Mexican food and culture, on both sides of the border

Reflections

Southern California in pictures

August 22, 2011 by Lesley Tellez

I’m back from vacation. Spent last week trying to catch up on emails and tour requests, and ignoring the nagging voice whispering, “You haven’t updated your blog!”

We had a nice time. In California, I made salsa for my grandma. It was the first time I cooked for her and she was wowed — she kept saying “I didn’t know chile could taste like that.” We also sipped strawberry margaritas by the pool. Penny had commanded me to visit La Casita Mexicana in Bell, so my dad and I went and stuffed ourselves with queso fundido, mole and chile en nogada. (My first of the season! It was fantastic.)

In Arizona, Crayton and I lazed by the pool, and I read three books on my Kindle: The Butterfly Mosque, Stillwater Saints and A Wild Surge of Guilty Passion. I also got to meet Chef Silvana Salcido Esparza — she’s the chef at Phoenix’s Barrio Café, and a firecracker of a woman. If you’re in Phoenix, you should go to her restaurant and save room for the cajeta-filled churros.

- Data provided -
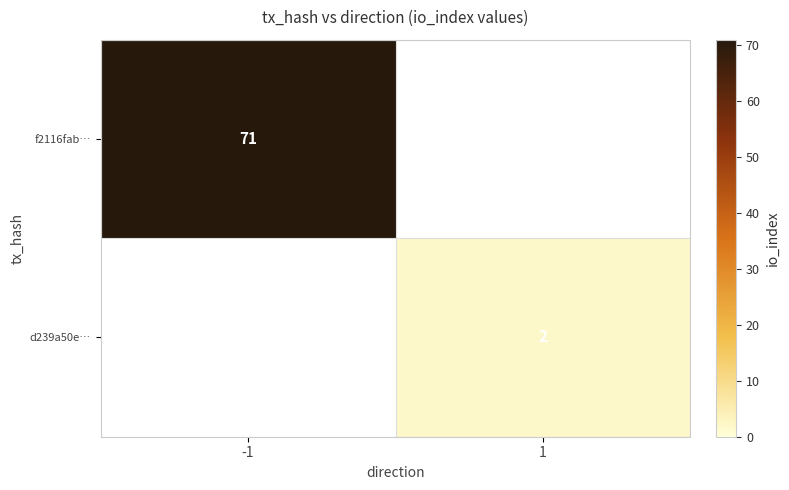

Is it true that f2116fab… equals 71 at -1?

True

- Assigned task -
Change "strawberry" to "mango" in the part of the vacation post that opens with "August 22, 2011" and closes with "It was fantastic.)", then write out that part again. The listing has no role in this.

- Output below -
August 22, 2011 by Lesley Tellez

I’m back from vacation. Spent last week trying to catch up on emails and tour requests, and ignoring the nagging voice whispering, “You haven’t updated your blog!”

We had a nice time. In California, I made salsa for my grandma. It was the first time I cooked for her and she was wowed — she kept saying “I didn’t know chile could taste like that.” We also sipped mango margaritas by the pool. Penny had commanded me to visit La Casita Mexicana in Bell, so my dad and I went and stuffed ourselves with queso fundido, mole and chile en nogada. (My first of the season! It was fantastic.)